Are you a pro or an amateur photographer?
Amateur.

What is your job?
I am a doctor.

You surf, when did you catch your first wave?
In Corsica, a small island in France in 1996 (thank you Daddy). It was with my brother, we shared an ugly bodyboard.

What is your local surf spot?
Biarritz, La Cote Des Basques. I surf there everyday if there are waves. It's also my number one spot for taking pictures.

So you're a real beach person?
Yes. I love the beach. I think it's an incredible place, where a lot of different people mix together, where you feel really free. I like the social exhibitionism side of it as well. It's such a scene: kids playing ball, old nudists (yes, in France it is allowed,) fat people drinking beer (yes, in France drinking on the beach is allowed as well.) Everybody is an element of a great stage, as much as the ocean and the swell.

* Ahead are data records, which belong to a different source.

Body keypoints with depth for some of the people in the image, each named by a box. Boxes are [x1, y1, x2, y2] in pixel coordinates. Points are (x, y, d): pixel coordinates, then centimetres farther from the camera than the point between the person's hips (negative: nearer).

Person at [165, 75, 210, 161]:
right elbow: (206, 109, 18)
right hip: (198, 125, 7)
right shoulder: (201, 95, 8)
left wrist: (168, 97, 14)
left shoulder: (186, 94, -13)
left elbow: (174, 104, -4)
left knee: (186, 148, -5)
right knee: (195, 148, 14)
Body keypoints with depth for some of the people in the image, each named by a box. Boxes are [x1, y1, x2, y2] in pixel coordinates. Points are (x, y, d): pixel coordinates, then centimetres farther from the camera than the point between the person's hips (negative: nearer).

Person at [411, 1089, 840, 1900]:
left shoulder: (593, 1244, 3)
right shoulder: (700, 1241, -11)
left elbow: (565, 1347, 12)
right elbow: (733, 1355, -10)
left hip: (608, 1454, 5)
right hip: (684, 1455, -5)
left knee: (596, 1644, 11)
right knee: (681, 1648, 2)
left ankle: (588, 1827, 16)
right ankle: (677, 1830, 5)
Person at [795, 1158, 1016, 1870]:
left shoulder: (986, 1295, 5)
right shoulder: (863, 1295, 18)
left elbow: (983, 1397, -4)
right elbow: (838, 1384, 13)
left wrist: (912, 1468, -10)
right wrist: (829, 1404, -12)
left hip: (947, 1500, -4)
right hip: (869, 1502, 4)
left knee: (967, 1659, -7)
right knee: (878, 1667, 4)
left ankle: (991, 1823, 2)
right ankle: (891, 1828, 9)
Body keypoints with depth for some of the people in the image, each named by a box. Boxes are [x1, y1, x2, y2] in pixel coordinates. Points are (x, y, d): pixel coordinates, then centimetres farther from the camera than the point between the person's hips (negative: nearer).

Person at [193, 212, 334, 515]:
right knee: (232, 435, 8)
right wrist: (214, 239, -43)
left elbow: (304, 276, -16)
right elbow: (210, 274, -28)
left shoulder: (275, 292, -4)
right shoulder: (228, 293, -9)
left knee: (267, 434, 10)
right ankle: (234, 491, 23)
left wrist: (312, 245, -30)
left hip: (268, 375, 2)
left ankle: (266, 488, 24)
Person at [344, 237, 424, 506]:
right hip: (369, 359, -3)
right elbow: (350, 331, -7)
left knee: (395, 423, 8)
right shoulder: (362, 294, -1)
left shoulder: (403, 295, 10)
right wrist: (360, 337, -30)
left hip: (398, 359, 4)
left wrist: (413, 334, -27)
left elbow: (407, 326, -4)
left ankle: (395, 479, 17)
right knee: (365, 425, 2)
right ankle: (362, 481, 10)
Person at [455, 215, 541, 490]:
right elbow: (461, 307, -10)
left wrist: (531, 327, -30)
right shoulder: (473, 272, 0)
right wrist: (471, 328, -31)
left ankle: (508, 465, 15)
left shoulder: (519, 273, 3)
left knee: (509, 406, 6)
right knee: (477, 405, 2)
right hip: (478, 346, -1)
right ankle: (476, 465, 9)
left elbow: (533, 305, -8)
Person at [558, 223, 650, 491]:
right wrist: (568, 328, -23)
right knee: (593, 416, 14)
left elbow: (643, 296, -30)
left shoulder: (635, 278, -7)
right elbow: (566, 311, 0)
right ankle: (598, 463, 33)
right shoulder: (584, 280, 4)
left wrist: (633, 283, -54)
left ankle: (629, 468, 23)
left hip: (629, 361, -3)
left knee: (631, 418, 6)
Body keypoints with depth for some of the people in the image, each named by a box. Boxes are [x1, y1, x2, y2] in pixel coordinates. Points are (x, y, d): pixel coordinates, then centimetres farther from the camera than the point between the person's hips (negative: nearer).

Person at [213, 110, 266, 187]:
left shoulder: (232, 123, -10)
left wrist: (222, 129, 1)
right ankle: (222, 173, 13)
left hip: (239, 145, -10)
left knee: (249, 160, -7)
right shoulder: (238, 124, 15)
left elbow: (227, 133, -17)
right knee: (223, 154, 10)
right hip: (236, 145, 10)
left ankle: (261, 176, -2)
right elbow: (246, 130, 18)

You take pictures all over the world, where was your last trip?
New York City.

Not really a beach town!
I like taking pictures in beautiful beach landscapes, but also in the most filthy of places. New York is full of them. I try to make them look beautiful in my pictures. In general, I believe there are shots to be taken everywhere. Yet surfing is what fascinates me the most, because you can find everything in it: lights, action, elements. I recently learnt the definition of the oceanic feeling: it corresponds to the feeling of making one with the universe. This is the feeling I am looking for in photography and surf. You are on a wave or in a place; you feel good; you don't think about anything; you make one with the element. I am not a big fan of the Bodhi-style philosophy (RIP bro), but all that is true. Photography gives you the opportunity to immortalize a vision, but also a sensation, a feeling.

What is the purpose of art?
To me, it is simply to make myself and other people happy. Maybe also to give the world a better image, by idealizing it in one shot.

What matters the most to you?
My friends and my little family. I am father of a little boy named Noe and about to have my second child.